** EXTRACTED DATA follows **
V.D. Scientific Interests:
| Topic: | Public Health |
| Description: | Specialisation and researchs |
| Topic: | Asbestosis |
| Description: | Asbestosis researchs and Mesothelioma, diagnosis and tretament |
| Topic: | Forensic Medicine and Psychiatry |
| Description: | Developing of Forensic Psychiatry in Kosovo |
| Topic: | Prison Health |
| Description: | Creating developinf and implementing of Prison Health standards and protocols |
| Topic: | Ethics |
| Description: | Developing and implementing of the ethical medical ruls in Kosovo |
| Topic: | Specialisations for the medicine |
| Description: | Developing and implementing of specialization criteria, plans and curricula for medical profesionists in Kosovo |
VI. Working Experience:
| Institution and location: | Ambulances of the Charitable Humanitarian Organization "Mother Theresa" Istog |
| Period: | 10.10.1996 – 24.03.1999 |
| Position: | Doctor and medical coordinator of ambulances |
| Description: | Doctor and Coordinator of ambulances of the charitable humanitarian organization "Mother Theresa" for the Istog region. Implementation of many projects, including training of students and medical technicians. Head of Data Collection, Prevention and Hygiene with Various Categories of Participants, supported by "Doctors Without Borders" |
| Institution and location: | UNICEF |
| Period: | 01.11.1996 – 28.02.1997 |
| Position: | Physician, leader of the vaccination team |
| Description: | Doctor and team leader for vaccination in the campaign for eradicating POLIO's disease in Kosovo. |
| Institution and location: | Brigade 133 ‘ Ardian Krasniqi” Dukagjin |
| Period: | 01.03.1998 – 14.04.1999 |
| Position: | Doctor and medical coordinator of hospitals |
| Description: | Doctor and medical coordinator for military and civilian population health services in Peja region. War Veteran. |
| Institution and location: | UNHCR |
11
** End of EXTRACTED DATA **
_TASK DETAILS_
Return the lines from the one containing "and Psychiatry |" through the last line of the records. Include both ends and nothing else.

_RESPONSE FOR THIS EXERCISE_
| Topic: | Forensic Medicine and Psychiatry |
| Description: | Developing of Forensic Psychiatry in Kosovo |
| Topic: | Prison Health |
| Description: | Creating developinf and implementing of Prison Health standards and protocols |
| Topic: | Ethics |
| Description: | Developing and implementing of the ethical medical ruls in Kosovo |
| Topic: | Specialisations for the medicine |
| Description: | Developing and implementing of specialization criteria, plans and curricula for medical profesionists in Kosovo |
VI. Working Experience:
| Institution and location: | Ambulances of the Charitable Humanitarian Organization "Mother Theresa" Istog |
| Period: | 10.10.1996 – 24.03.1999 |
| Position: | Doctor and medical coordinator of ambulances |
| Description: | Doctor and Coordinator of ambulances of the charitable humanitarian organization "Mother Theresa" for the Istog region. Implementation of many projects, including training of students and medical technicians. Head of Data Collection, Prevention and Hygiene with Various Categories of Participants, supported by "Doctors Without Borders" |
| Institution and location: | UNICEF |
| Period: | 01.11.1996 – 28.02.1997 |
| Position: | Physician, leader of the vaccination team |
| Description: | Doctor and team leader for vaccination in the campaign for eradicating POLIO's disease in Kosovo. |
| Institution and location: | Brigade 133 ‘ Ardian Krasniqi” Dukagjin |
| Period: | 01.03.1998 – 14.04.1999 |
| Position: | Doctor and medical coordinator of hospitals |
| Description: | Doctor and medical coordinator for military and civilian population health services in Peja region. War Veteran. |
| Institution and location: | UNHCR |
11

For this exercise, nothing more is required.